**Written task:**
Spot each line in the data below containing "BANT" and copy it.

Entries shown START

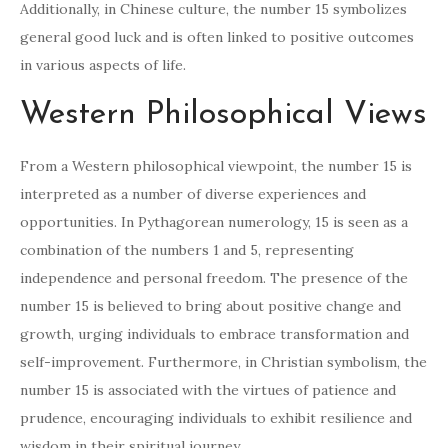
Additionally, in Chinese culture, the number 15 symbolizes
general good luck and is often linked to positive outcomes
in various aspects of life.
Western Philosophical Views
From a Western philosophical viewpoint, the number 15 is
interpreted as a number of diverse experiences and
opportunities. In Pythagorean numerology, 15 is seen as a
combination of the numbers 1 and 5, representing
independence and personal freedom. The presence of the
number 15 is believed to bring about positive change and
growth, urging individuals to embrace transformation and
self-improvement. Furthermore, in Christian symbolism, the
number 15 is associated with the virtues of patience and
prudence, encouraging individuals to exhibit resilience and
wisdom in their spiritual journey.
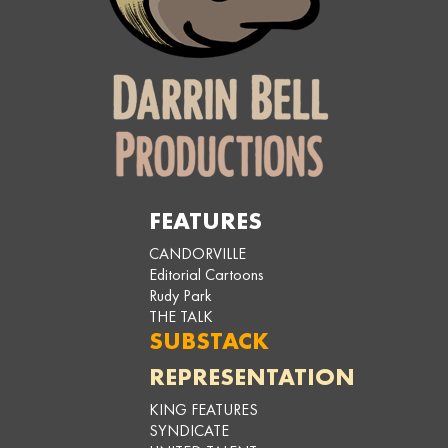
FEATURES
CANDORVILLE
Editorial Cartoons
Rudy Park
THE TALK
SUBSTACK
REPRESENTATION
KING FEATURES
SYNDICATE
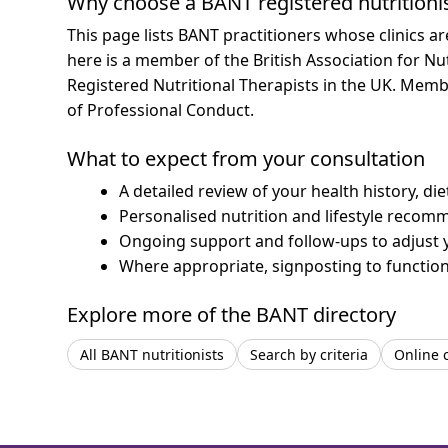
Why choose a BANT registered nutritioni
This page lists BANT practitioners whose clinics a
here is a member of the British Association for Nu
Registered Nutritional Therapists in the UK. Mem
of Professional Conduct.
What to expect from your consultation
A detailed review of your health history, di
Personalised nutrition and lifestyle recom
Ongoing support and follow-ups to adjust 
Where appropriate, signposting to functiona
Explore more of the BANT directory
All BANT nutritionists
Search by criteria
Online 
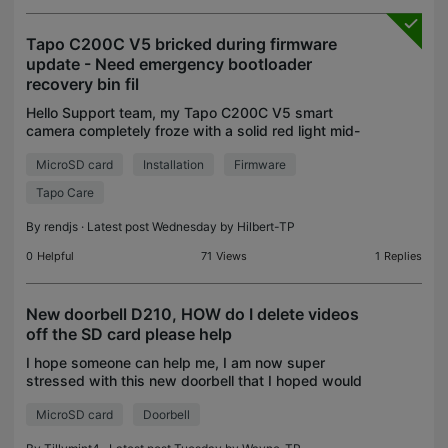
Tapo C200C V5 bricked during firmware
update - Need emergency bootloader
recovery bin fil
Hello Support team, my Tapo C200C V5 smart
camera completely froze with a solid red light mid-
update. It will not rotate or spin on power-up, and
MicroSD card
Installation
Firmware
holding down the physical reset button for 10+
seconds
Tapo Care
By
rendjs
· Latest post Wednesday by
Hilbert-TP
0
Helpful
71
Views
1
Replies
New doorbell D210, HOW do I delete videos
off the SD card please help
I hope someone can help me, I am now super
stressed with this new doorbell that I hoped would
be easy to set up, how wrong am I 😭 all I want to
MicroSD card
Doorbell
do is delete the recorded videos off the SD card,
can I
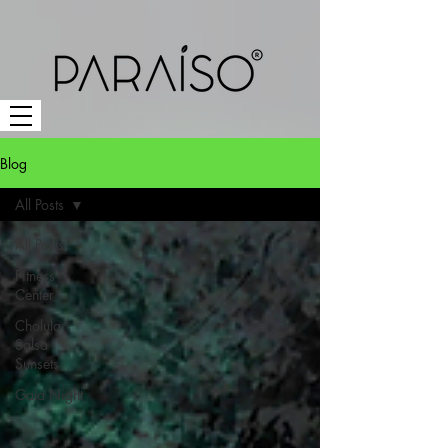
Blog
All Posts
All Posts
Fitness
Center
Cholula
Salsa
Sunsets
Gala Night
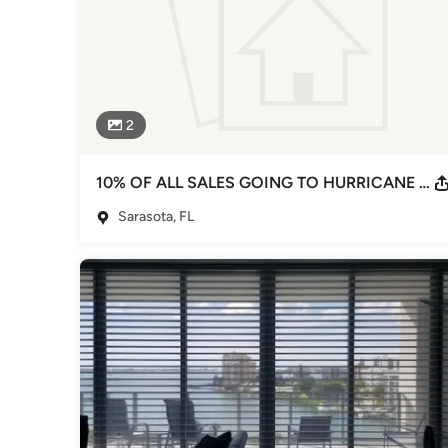
2
10% OF ALL SALES GOING TO HURRICANE IAN RECOVERY
Sarasota, FL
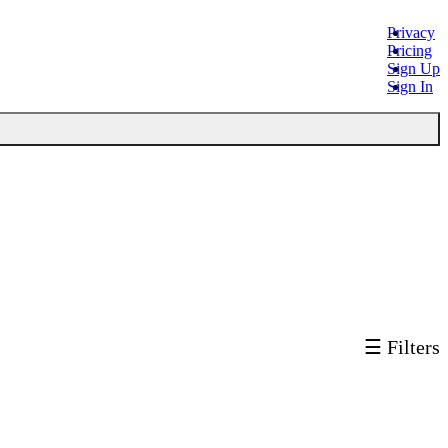
Privacy
Pricing
Sign Up
Sign In
☰ Filters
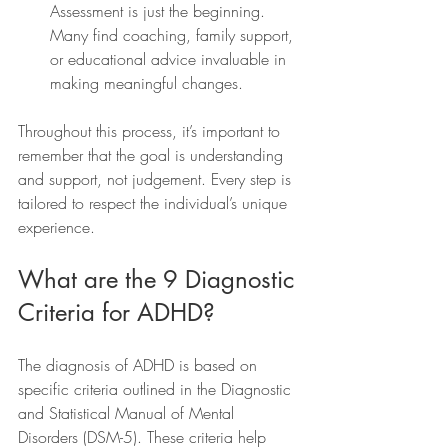
Assessment is just the beginning. 
Many find coaching, family support, 
or educational advice invaluable in 
making meaningful changes.
Throughout this process, it’s important to 
remember that the goal is understanding 
and support, not judgement. Every step is 
tailored to respect the individual’s unique 
experience.
What are the 9 Diagnostic 
Criteria for ADHD?
The diagnosis of ADHD is based on 
specific criteria outlined in the Diagnostic 
and Statistical Manual of Mental 
Disorders (DSM-5). These criteria help 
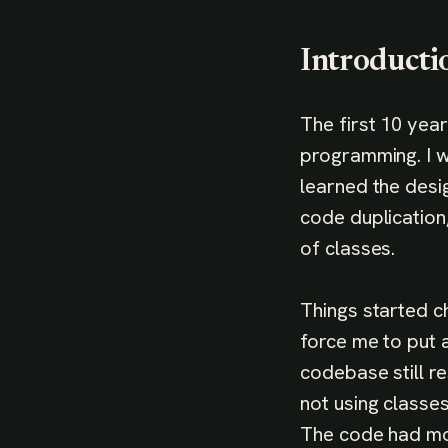
Introducti
The first 10 yea
programming. I w
learned the desi
code duplication
of classes.
Things started c
force me to put a
codebase still r
not using classes
The code had mo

Entries shown END

**Solution to this task:**
Why choose a BANT registered nutritioni
This page lists BANT practitioners whose clinics a
Explore more of the BANT directory
All BANT nutritionists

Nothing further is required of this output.